Midas (pronounced MY-dahs) was an Eretreban hero-god who lived in the early tenth millennium. A master alchemist, he was obsessed with learning how to transform common materials to gold, a feat he finally achieved in a limited form shortly before he was discovered to have transmuted himself in the same manner.
Though Midas has been dead for many centuries, his faith lives on, albeit in a greatly altered form, as Midanism.
Edicts and anathema
- Edicts
- None (hero-god deceased)
- Anathema
- None (hero-god deceased)
Description
Born in Eretrebus in Y8996*, Midas was by all accounts a reclusive and eccentric figure. After a brief stint in his youth as a moderately successful merchant, following in the footsteps of his family, he eventually retreated inwards and secluded himself on his estate on a mountainside in central Eretrebus. There he threw himself into his real interest, alchemy, with a particular fascination with the transmutation of metals.
He labored for years to little recognition, but his fortunes changed after a breakthrough in Y9038*. In a dramatic reveal in Iareios, Midas proved he had mastered the ability to change living things to pure gold, demonstrating his discovery first on a potted plant, then on a butterfly, and finally on a horse. He began to attract a following as a hero-god very soon after, yet he was not to enjoy this status for long, as merely two years later in Y9040* Midas was discovered dead, turned to pure gold, when a relative came to visit him on his mountainside estate.
Those who examined the copious notes Midas left behind were quickly disappointed, as he had evidently never written down in any form his most prized discovery. The cryptic notes and studies he did record, however, provided many secrets of their own, some of which the alchemist had never shared publicly during his life. Gradually these began to take on a life of their own, interpreted in new ways by the first few generations of those who professed to be his disciples. The modern Eretreban philosophy and mystery cult of Midanism is a direct descendant of these interpretations, albeit one that would likely be unrecognizable to the hero-god himself.

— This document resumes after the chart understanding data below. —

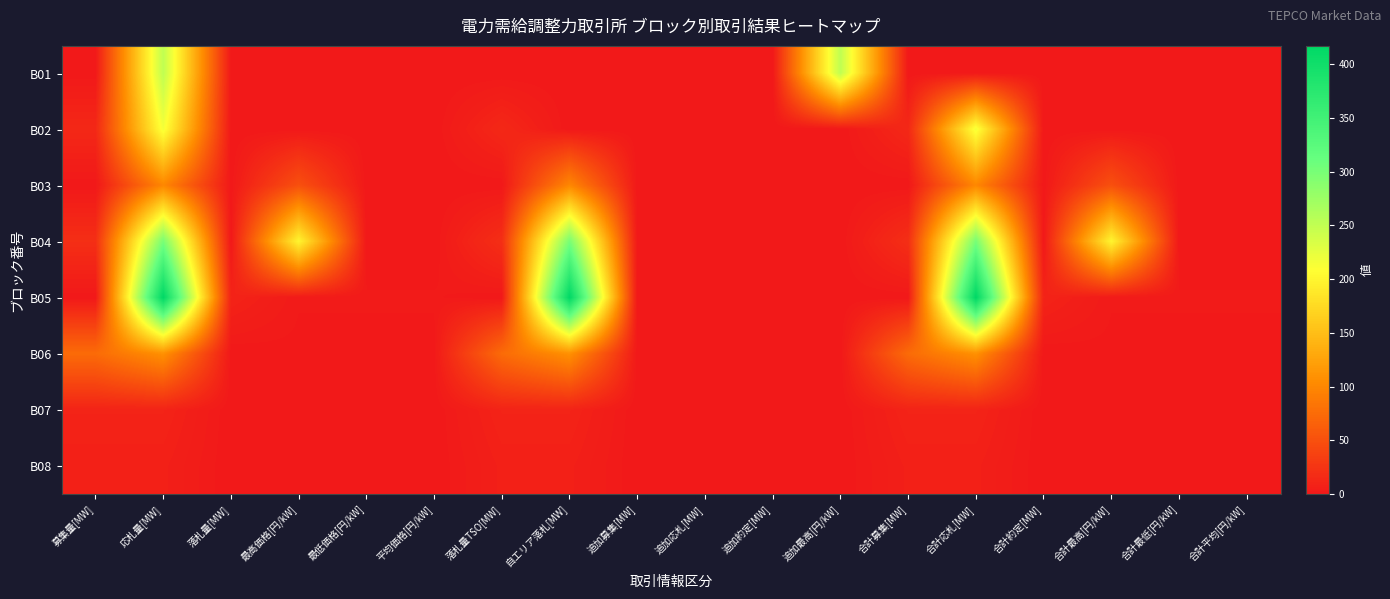

What is the spread (max minus min) of values at 落札量TSO[MW]?

75.0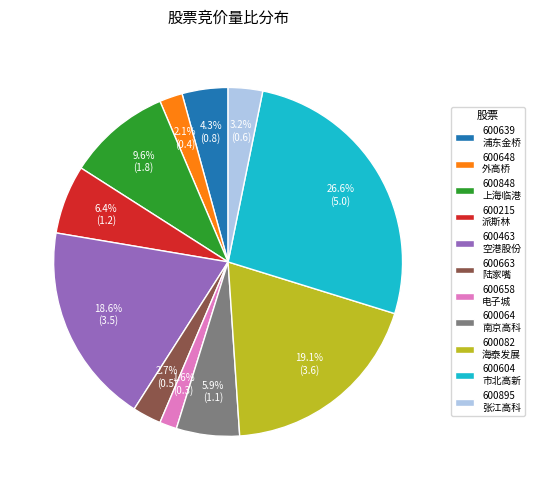

Does 600064 represent more than half of the total?

No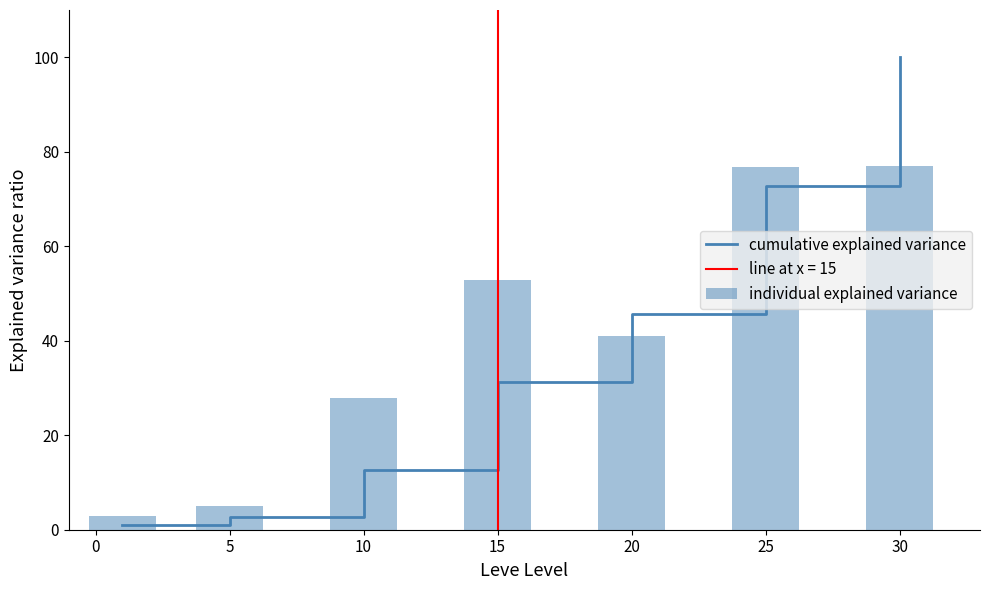

What is the lowest value of the individual explained variance series?

2.8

Rumors continue to swirl about the circumstances behind Midas' death. The Midanite canon is that he constructed himself an afterlife as the pinnacle of his experimentation, using the vast wealth he had gained through his alchemy to fuel this ritual. The Bank-Temple in Iareios is said to contain his physical remains, in whatever form they may be in, but neither the Grand Treasurer nor any Teller are willing to divulge their secrets.
Location of worship
During his lifetime the majority of Midas' followers were fellow inhabitants of Eretrebus, though he had some adherents amongst the inhabitants of the Ersas city-states and within the Halakran League. Unlike with modern Midanism, worshipers of the hero-god were found across social strata, including both the common folk and his peers in the upper classes.